CHASE By Dean R. Koontz

The clock had hidden it.

Ben stepped forward as Linski brought the weapon up, but he did not move quite fast enough. The bullet took him in the left shoulder and twisted him sideways, off balance, and into the floor lamp.

He fell, taking the lamp with him. Both bulbs smashed when they struck the floor, plunging the room into near-total darkness that was relieved only by the weak light from distant streetlamps outside and the faint glow from the kitchen.

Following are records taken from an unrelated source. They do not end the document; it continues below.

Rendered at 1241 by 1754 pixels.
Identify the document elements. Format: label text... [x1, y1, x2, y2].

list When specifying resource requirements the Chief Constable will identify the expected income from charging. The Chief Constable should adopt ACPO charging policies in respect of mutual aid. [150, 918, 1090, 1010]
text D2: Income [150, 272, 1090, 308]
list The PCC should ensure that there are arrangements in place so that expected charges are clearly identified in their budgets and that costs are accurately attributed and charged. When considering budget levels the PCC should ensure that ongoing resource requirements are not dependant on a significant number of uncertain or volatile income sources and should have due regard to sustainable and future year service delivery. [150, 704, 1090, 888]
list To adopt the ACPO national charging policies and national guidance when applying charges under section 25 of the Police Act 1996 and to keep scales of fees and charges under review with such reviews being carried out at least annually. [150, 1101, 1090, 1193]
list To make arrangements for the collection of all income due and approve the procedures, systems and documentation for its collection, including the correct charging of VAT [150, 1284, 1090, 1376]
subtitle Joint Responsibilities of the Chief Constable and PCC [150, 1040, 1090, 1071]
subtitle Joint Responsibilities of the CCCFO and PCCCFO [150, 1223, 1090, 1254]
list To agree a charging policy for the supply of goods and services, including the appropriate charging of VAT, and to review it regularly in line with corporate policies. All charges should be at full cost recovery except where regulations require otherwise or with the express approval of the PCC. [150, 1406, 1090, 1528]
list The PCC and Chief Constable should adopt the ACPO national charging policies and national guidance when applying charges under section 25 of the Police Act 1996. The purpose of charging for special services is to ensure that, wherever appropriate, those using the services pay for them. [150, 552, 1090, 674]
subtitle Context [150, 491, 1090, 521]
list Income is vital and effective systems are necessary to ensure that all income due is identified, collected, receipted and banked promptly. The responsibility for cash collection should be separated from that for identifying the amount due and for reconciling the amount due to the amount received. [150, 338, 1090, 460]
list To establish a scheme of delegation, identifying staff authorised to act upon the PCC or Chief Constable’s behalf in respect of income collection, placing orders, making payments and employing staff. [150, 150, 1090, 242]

“Fornicator,” Judge whispered.

Ben’s shoulder felt as if a nail had been driven into it, and his arm was half numb. He lay still, playing dead in the dark.

“Chase?”

Ben waited.

Linski stepped away from the mantel, bent forward as he tried to make out Ben’s body in the jumble of shadows and furniture. Ben couldn’t be certain, but he thought the killer was holding the pistol straight out in front of him, like a teacher holding a pointer toward a chalkboard.

“Chase?”

Weak, trembling, cold, sweating, Ben knew that shock accounted for his sudden weakness more than the wound did. He could overcome shock.

“How’s our hero now?” Judge asked.

Chase launched himself at Linski, ignoring the flash of pain in his shoulder.

The pistol fired – the whoosh of the silencer was clearly audible in such close quarters – but Ben was under the weapon by then, and the round passed over him, shattering glass at the other end of the room.

He dragged Linski down, past the fireplace, into the television, which toppled off its stand. It struck the wall and then the floor with two solid thumps, though the screen did not shatter.

The pistol flew from Linski’s hand and clattered into the gloom.

Ben bore Linski all the way down onto the floor and drove a knee into his crotch.

With a dry and nearly silent scream of pain, Linski tried to throw Ben off, but he couldn’t manage more than a weak shudder of protest.

Ben’s wounded shoulder seemed afire. In spite of the pain, he throttled Linski with both hands, unerringly finding the right pressure points with his thumbs, as he’d been trained, applying as little pressure as possible but enough to put Linski out.

Getting to his feet, swaying like a drunk, Ben fumbled in the darkness until he found a lamp that hadn’t been knocked over.

Linski was on the floor, unconscious, his arms out like wings at his sides, as if he were a bird that had fallen from the sky and broken its back on a thrust of rock.

Ben wiped his face with one gloved hand. His stomach, knotted with fear, now loosened too quickly, and he felt as if he might be sick.

Outside, a car full of shouting teenagers went by, screeched at the corner, sounded its horn, and peeled off with a squeal of rubber.

Ben stepped across Richard Linski and looked out the window. There was no one in sight. The lawn was dark. The sounds of the struggle had not carried any distance.

He turned from the window and listened to Linski’s breathing. Shallow but steady.

A quick examination of his shoulder indicated that the bullet probably had passed straight through. He wasn’t bleeding much, but he’d have to take a closer look at the wound as soon as possible.

In the half bath off the kitchen, he found two rolls of first-aid adhesive tape, enough to securely bind Linski. He dragged the killer into the kitchen and bound him to one of the breakfast chairs.

In the master bathroom, Chase took off his gloves and set them aside to avoid getting them bloody. He stripped out of his blood-soaked shirt and dropped it into the sink.

He took a bottle of rubbing alcohol from the medicine cabinet. When he poured it into the wound, he nearly passed out in agony. For a while he bent over the sink, paralyzed by the pain.

When he could move again, he packed the wound with wads of paper towels until the bleeding slowed even further. He slapped a washcloth over the wound and then wound wide adhesive tape over the entire mess. It wasn’t a professional bandage, but it would ensure that he didn’t get blood over everything.